Mary, among her many domestic chores, takes pride in her Monday laundry. Into her 80s she hung all her laundry outdoors to dry. (At 92 a dryer still doesn't stop her from hanging items beneath the covered back porch.)

For many years the clothesline in the backyard was framed by four iron poles embedded in concrete, the four corners describing a great rectangle. The clothesline reached around the perimeter and also ran in two diagonals to make a central X. Mary hung the sheets in an outer row and propped up the sagging lines with long wooded poles. On inner lines she pinned white shirts with outstretched sleeves, khaki pants that billowed to the wind, along with underwear ordered by respective wearer: Mary's, Clint's, son Clint's, and Ed's--all in a row, upward of 28 pairs, immaculately white from hand rubbing on a ribbed-glass washboard and a Clorox dipping. No hash mark survived her scrupulous scrubbing.

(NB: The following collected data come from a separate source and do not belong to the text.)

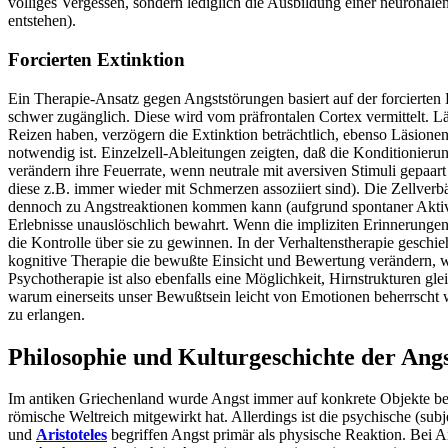
völliges Vergessen, sondern lediglich die Ausbildung einer neuronale
entstehen).
Forcierten Extinktion
Ein Therapie-Ansatz gegen Angststörungen basiert auf der forcierten 
schwer zugänglich. Diese wird vom präfrontalen Cortex vermittelt. Lä
Reizen haben, verzögern die Extinktion beträchtlich, ebenso Läsionen 
notwendig ist. Einzelzell-Ableitungen zeigten, daß die Konditionieru
verändern ihre Feuerrate, wenn neutrale mit aversiven Stimuli gepaar
diese z.B. immer wieder mit Schmerzen assoziiert sind). Die Zellverb
dennoch zu Angstreaktionen kommen kann (aufgrund spontaner Aktivit
Erlebnisse unauslöschlich bewahrt. Wenn die impliziten Erinnerungen
die Kontrolle über sie zu gewinnen. In der Verhaltenstherapie gesch
kognitive Therapie die bewußte Einsicht und Bewertung verändern, w
Psychotherapie ist also ebenfalls eine Möglichkeit, Hirnstrukturen 
warum einerseits unser Bewußtsein leicht von Emotionen beherrscht 
zu erlangen.
Philosophie und Kulturgeschichte der Ang
Im antiken Griechenland wurde Angst immer auf konkrete Objekte bez
römische Weltreich mitgewirkt hat. Allerdings ist die psychische (su
und
Aristoteles
begriffen Angst primär als physische Reaktion. Bei A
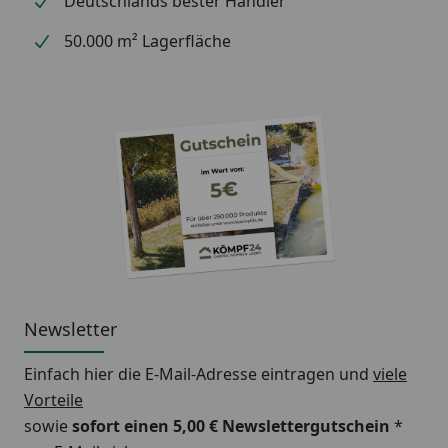
Deutschlands bester Händler
50.000 m² Lagerfläche
Newsletter
Einfach hier die E-Mail-Adresse eintragen und
viele
Vorteile
sowie
sofort einen 5,00 € Newslettergutschein
*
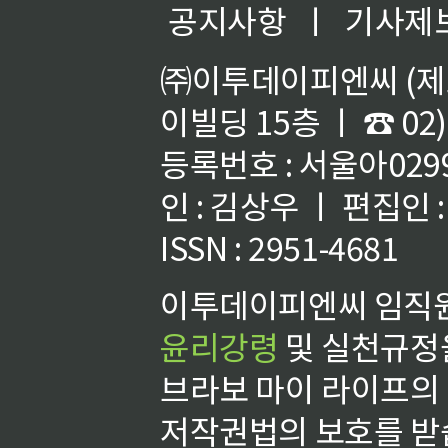
공지사항
ㅣ
기사제
㈜이투데이피엔씨 (제호
이빌딩 15층 ㅣ ☎ 02)
등록번호 : 서울아02992
인 : 김상우 ㅣ 편집인
ISSN : 2951-4681
이투데이피엔씨 임직원
윤리강령
및 실천규정을
브라보 마이 라이프의
저작권법의 보호를 받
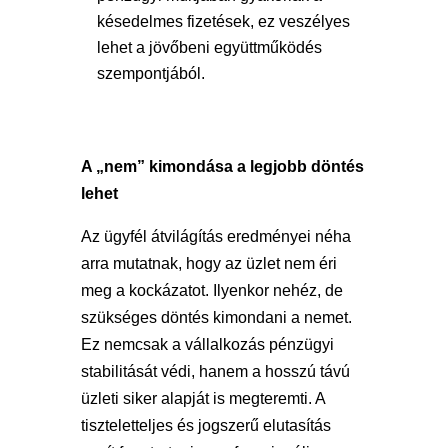
késedelmes fizetések, ez veszélyes
lehet a jövőbeni együttműködés
szempontjából.
A „nem” kimondása a legjobb döntés
lehet
Az ügyfél átvilágítás eredményei néha
arra mutatnak, hogy az üzlet nem éri
meg a kockázatot. Ilyenkor nehéz, de
szükséges döntés kimondani a nemet.
Ez nemcsak a vállalkozás pénzügyi
stabilitását védi, hanem a hosszú távú
üzleti siker alapját is megteremti. A
tiszteletteljes és jogszerű elutasítás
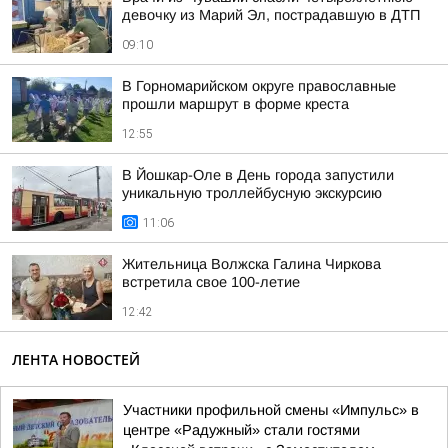
девочку из Марий Эл, пострадавшую в ДТП
09:10
В Горномарийском округе православные
прошли маршрут в форме креста
12:55
В Йошкар-Оле в День города запустили
уникальную троллейбусную экскурсию
11:06
Жительница Волжска Галина Чиркова
встретила свое 100-летие
12:42
ЛЕНТА НОВОСТЕЙ
Участники профильной смены «Импульс» в
центре «Радужный» стали гостями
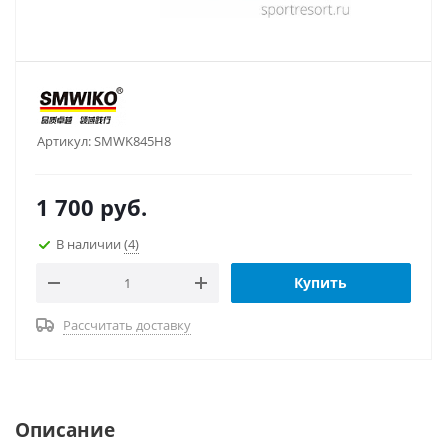
Артикул:
SMWK845H8
1 700
руб.
В наличии
(4)
Купить
Рассчитать доставку
Описание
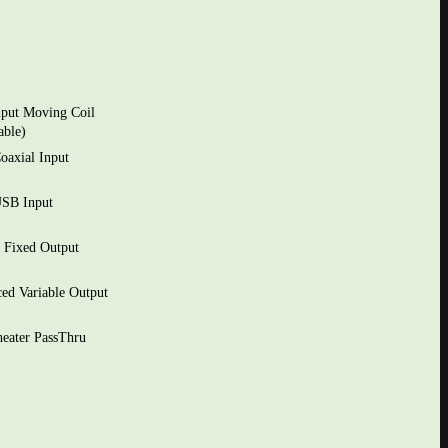
put Moving Coil
able)
Coaxial Input
USB Input
 Fixed Output
ed Variable Output
eater PassThru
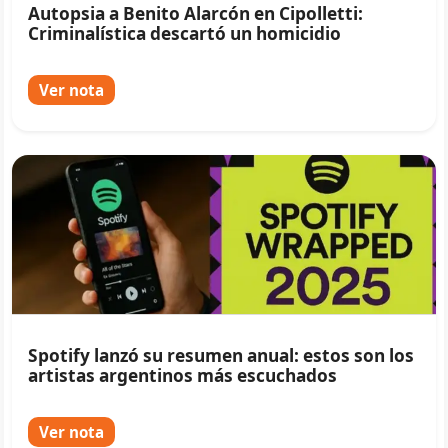
Autopsia a Benito Alarcón en Cipolletti:
Criminalística descartó un homicidio
Ver nota
Spotify lanzó su resumen anual: estos son los
artistas argentinos más escuchados
Ver nota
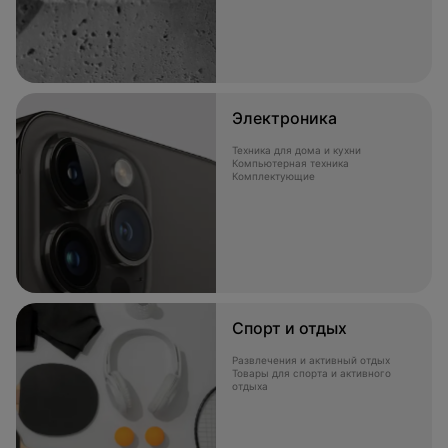
Электроника
Техника для дома и кухни
Компьютерная техника
Комплектующие
Спорт и отдых
Развлечения и активный отдых
Товары для спорта и активного
отдыха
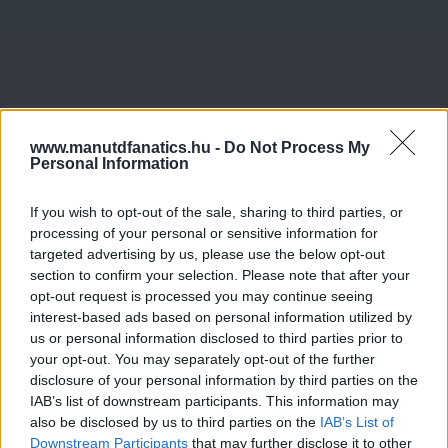
www.manutdfanatics.hu -
Do Not Process My
Personal Information
If you wish to opt-out of the sale, sharing to third parties, or
processing of your personal or sensitive information for
targeted advertising by us, please use the below opt-out
section to confirm your selection. Please note that after your
opt-out request is processed you may continue seeing
interest-based ads based on personal information utilized by
us or personal information disclosed to third parties prior to
your opt-out. You may separately opt-out of the further
disclosure of your personal information by third parties on the
IAB’s list of downstream participants. This information may
also be disclosed by us to third parties on the
IAB’s List of
Downstream Participants
that may further disclose it to other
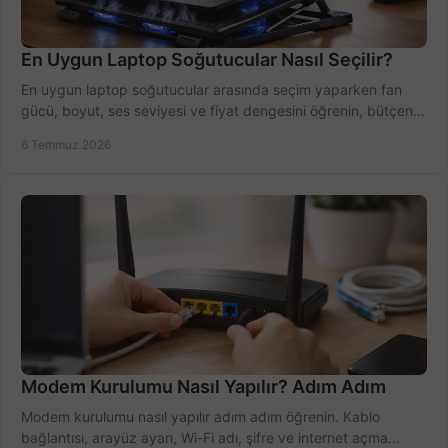
En Uygun Laptop Soğutucular Nasıl Seçilir?
En uygun laptop soğutucular arasında seçim yaparken fan
gücü, boyut, ses seviyesi ve fiyat dengesini öğrenin, bütçenizi
doğru kullanın.
6 Temmuz 2026
Modem Kurulumu Nasıl Yapılır? Adım Adım
Modem kurulumu nasıl yapılır adım adım öğrenin. Kablo
bağlantısı, arayüz ayarı, Wi-Fi adı, şifre ve internet açma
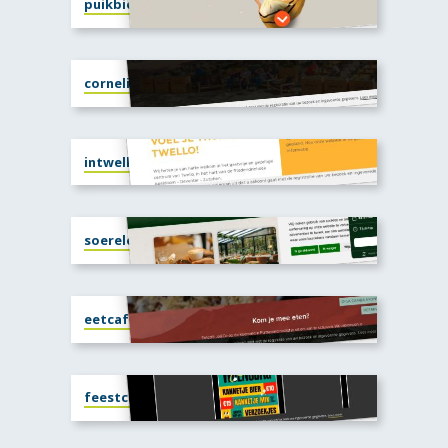
puikbieren.nl
cornelisepe.nl
intwello.nl
soerelepe.nl
eetcafejoenco.nl
feestcafedetijd.nl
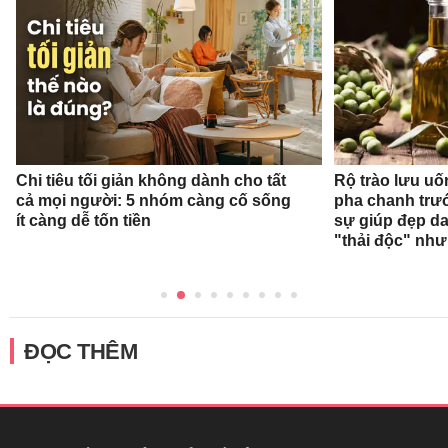
Chi tiêu tối giản không dành cho tất
Rộ trào lưu uốn
cả mọi người: 5 nhóm càng cố sống
pha chanh trướ
ít càng dễ tốn tiền
sự giúp đẹp da
"thải độc" như
ĐỌC THÊM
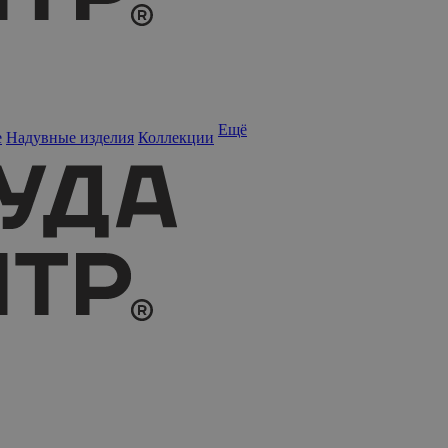
Ещё
е
Надувные изделия
Коллекции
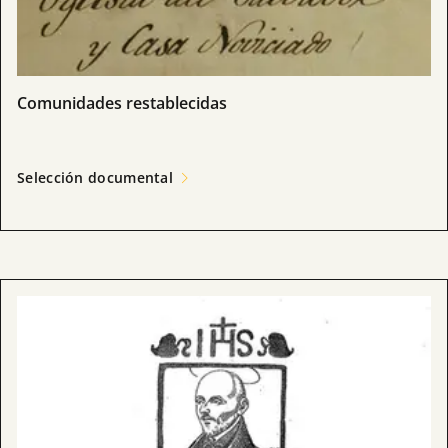
Comunidades restablecidas
Selección documental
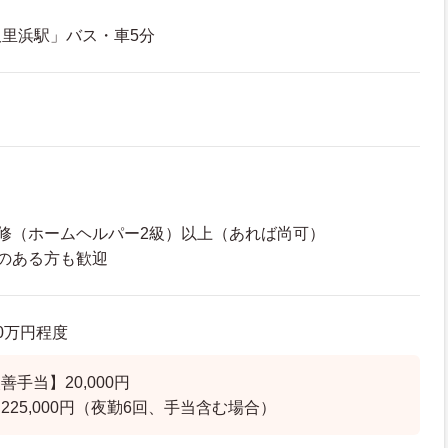
里浜駅」バス・車5分
】
修（ホームヘルパー2級）以上（あれば尚可）
のある方も歓迎
.0万円程度
手当】20,000円
25,000円（夜勤6回、手当含む場合）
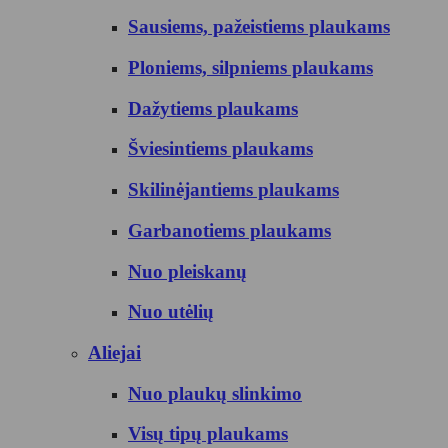
Sausiems, pažeistiems plaukams
Ploniems, silpniems plaukams
Dažytiems plaukams
Šviesintiems plaukams
Skilinėjantiems plaukams
Garbanotiems plaukams
Nuo pleiskanų
Nuo utėlių
Aliejai
Nuo plaukų slinkimo
Visų tipų plaukams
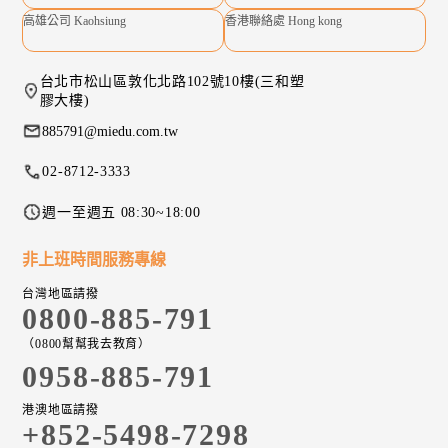
高雄公司 Kaohsiung
香港聯絡處 Hong kong
台北市松山區敦化北路102號10樓(三和塑
膠大樓)
885791@miedu.com.tw
02-8712-3333
週一至週五 08:30~18:00
非上班時間服務專線
台灣地區請撥
0800-885-791
（0800幫幫我去教育）
0958-885-791
港澳地區請撥
+852-5498-7298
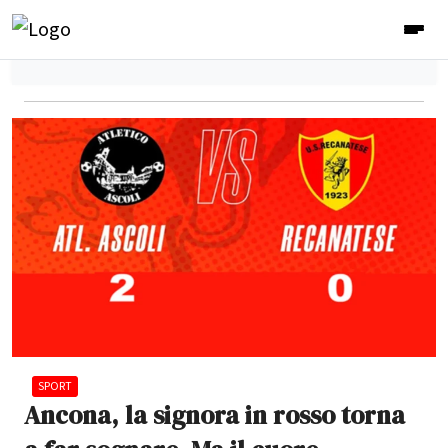
SPORT
Ancona, la signora in rosso torna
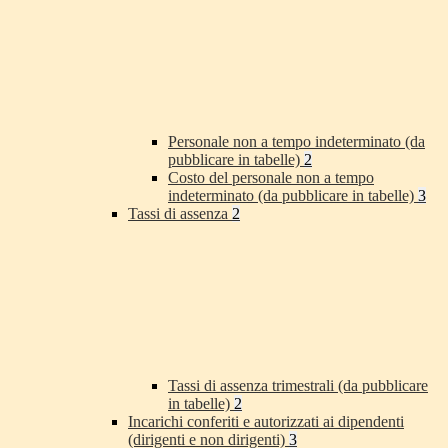
Personale non a tempo indeterminato (da
pubblicare in tabelle)
2
Costo del personale non a tempo
indeterminato (da pubblicare in tabelle)
3
Tassi di assenza
2
Tassi di assenza trimestrali (da pubblicare
in tabelle)
2
Incarichi conferiti e autorizzati ai dipendenti
(dirigenti e non dirigenti)
3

Mary declared time and again, that when the wash was done and the laundry hung on the line by wooden clothespins spaced in tidy order, it was beyond words to express what she felt. She was utterly joyful.

Eventually, when only Mary and Clint were left at home, she continued to experience a Monday morning ecstasy at the sight of Clint's laundry drying on the clothesline.

One February day, when fresh snow glistened and laundry was a-drying, Mary was compelled by an even richer joy. The beauty of the moment swept through her. With a long clothesline pole she drew a huge heart in the snow and inscribed it, "I love you, Clint." For Mary this was a rare display of emotion.

Later that day, she and a friend shopped for meat at a country butcher near Chadds Ford, PA. While waiting for their order, Betsy Wyeth, wife of famed artist Andrew Wyeth, breezed in, protesting the cold and snow, though she wore a luxurious fur coat. Betsy declared her intention to make beef vegetable soup for Andy. "Tell me girls," she said to Mary and her friend, "tell me how you make your beef vegetable soup."

Mary used the occasion to relate to Betsy Wyeth, how earlier that day the beauty of the snow and the joy of Clint's underwear on the clothesline had stirred her to declare her love with a snowy valentine. "That's so sweet. I'll have to tell Andy," Betsy Wyeth responded. She took away Mary's recipe for hearty vegetable beef soup, too.

Whenever I see a reproduction of Andrew Wyeth's iconic and melancholic "Christina's World,"--in the foreground a paraplegic woman sprawled on an overgrown hillside with a decrepit house on the crest,--I envision "Mary's World."

In "Mary's World" a midlife woman in babushka and car coat inscribes a heart into a winter's cover of snow with a long wooden clothes pole. In the background white boxer shorts billow in the wind.